### TEXTE ÉTUDIÉ
::::
II - Les titres de participation

A - Cession de titres de participation ; quote-part de frais et charges (deuxième loi de finances rectificative pour 2011)

Avant la deuxième loi de finances rectificative, les plus-values sur titres de participation étaient exonérées d'impôt sur les sociétés à la double condition que :
- les titres de participations représentent au moins 5 % du capital de la participation ;
- la durée de détention soit au moins égale à deux ans.

Les entreprises qui réalisaient des plus-values sur titres de participation exonérées devaient, toutefois, réintégrer dans leur résultat imposable à l'IS une quote-part pour frais et charges égale à 5 % du montant de la plus-value.

Avec la deuxième loi de finances rectificative pour 2011, la quote-part pour frais et charges à réintégrer dans le résultat imposable à l'IS est portée au taux de 10 % pour les exercices ouverts à compter du 1er janvier 2011 (CGI, art. 219 N° Lexbase : L5712IRY ; cf. l’Ouvrage "Droit fiscal" N° Lexbase : E3434AEW). A noter, le relèvement de la quote-part pour frais et charges s'applique aux résultats des exercices ouverts à compter du 1er janvier 2011, mais ne concerne que les cessions des exercices clos à compter du 21 septembre 2011 (BOI 4 B-1-11 du 29 novembre 2011 N° Lexbase : X0545AKE ; lire N° Lexbase : N9106BS3).

Régime applicable aux plus-values imposables antérieurement placées en report ou en sursis d'imposition

Lorsque la plus-value de cession des titres a bénéficié, au titre d'exercices ouverts avant le 1er janvier 2011, d'un régime fiscal de report ou de sursis d'imposition, et que ce report ou ce sursis prend fin au cours d'un exercice ouvert à compter du 1er janvier 2011, la quote-part de frais et charges relative à la plus-value ainsi imposable doit être calculée au taux de 10 %.

Si une moins-value a été placée en report ou en sursis, le montant de cette moins-value viendra minorer l'assiette de calcul de la quote-part de 10 %, déterminée à partir des plus-values nettes de l'exercice.

Régime applicable aux plus ou moins-values neutralisées en application du régime de groupe, puis déneutralisées au cours d'un exercice postérieur

En cas de cession des titres hors du groupe, ou lors de la sortie du groupe de la société cédante ou cessionnaire, la quote-part de frais et charges doit être déneutralisée au titre de l'exercice de cession ou de sortie du groupe.

Lorsque la déneutralisation intervient au cours d'exercices ouverts à compter du 1er janvier 2011, la quote-part de frais et charges imposable doit être calculée au taux de 10 %.
::::
### DONNÉES FOURNIES
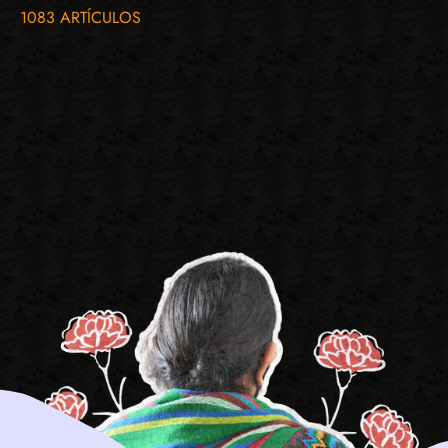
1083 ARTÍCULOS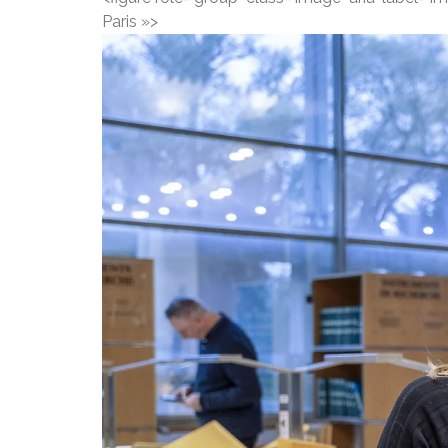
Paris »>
::::
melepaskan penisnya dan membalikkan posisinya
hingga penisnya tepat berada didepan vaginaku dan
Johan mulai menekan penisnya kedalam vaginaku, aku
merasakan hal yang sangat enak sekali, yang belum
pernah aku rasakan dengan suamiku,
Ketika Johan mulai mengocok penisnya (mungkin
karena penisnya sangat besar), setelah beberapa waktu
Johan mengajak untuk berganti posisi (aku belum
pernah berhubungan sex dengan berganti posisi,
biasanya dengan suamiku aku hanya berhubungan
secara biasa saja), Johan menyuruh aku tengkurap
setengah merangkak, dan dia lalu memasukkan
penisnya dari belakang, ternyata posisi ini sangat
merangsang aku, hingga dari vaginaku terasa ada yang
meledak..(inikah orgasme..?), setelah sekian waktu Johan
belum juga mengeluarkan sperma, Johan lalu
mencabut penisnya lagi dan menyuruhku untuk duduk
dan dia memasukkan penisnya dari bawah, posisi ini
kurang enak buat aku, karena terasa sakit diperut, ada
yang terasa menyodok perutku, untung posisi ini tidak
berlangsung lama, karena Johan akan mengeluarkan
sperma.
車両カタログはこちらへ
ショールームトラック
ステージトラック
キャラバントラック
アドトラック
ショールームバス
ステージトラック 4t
::::
### ACTION DEMANDÉE 1
Dites si chacune de ces affirmations est conforme au texte étudié en répondant par oui ou non, puis citez mot pour mot le passage qui tranche.
(a) Avant la deuxième loi de finances rectificative, l'exonération supposait une détention des titres d'au moins deux ans.
(b) Avant cette loi, la quote-part pour frais et charges représentait 5 % du montant de la plus-value.
(c) Le passage à 10 % vise toutes les cessions des exercices ouverts à compter du 1er janvier 2011.
### ACTION DEMANDÉE 2
Traduisez en anglais cette phrase du texte étudié : « En cas de cession des titres hors du groupe, ou lors de la sortie du groupe de la société cédante ou cessionnaire, la quote-part de frais et charges doit être déneutralisée au titre de l'exercice de cession ou de sortie du groupe. »
### ACTION DEMANDÉE 3
Répondez brièvement à ces questions d'après le texte étudié.
(a) Quelle part minimale du capital les titres devaient-ils représenter pour que la plus-value soit exonérée avant la loi ?
(b) Quel est l'effet d'une moins-value placée en report ou en sursis sur l'assiette de calcul de la quote-part de 10 % ?
(c) À quel taux se calcule la quote-part imposable quand la déneutralisation a lieu au cours d'exercices ouverts à compter du 1er janvier 2011 ?

### RÉPONSE ATTENDUE 1
(a) Oui : « la durée de détention soit au moins égale à deux ans »
(b) Oui : « une quote-part pour frais et charges égale à 5 % du montant de la plus-value »
(c) Non : « mais ne concerne que les cessions des exercices clos à compter du 21 septembre 2011 »

### RÉPONSE ATTENDUE 2
If the shares are sold outside the group, or when the selling or acquiring company leaves the group, the portion for costs and expenses must be de-neutralized for the financial year of the sale or of the exit from the group.

### RÉPONSE ATTENDUE 3
(a) Au moins 5 % du capital de la participation.
(b) Le montant de cette moins-value vient minorer l'assiette de calcul.
(c) Au taux de 10 %.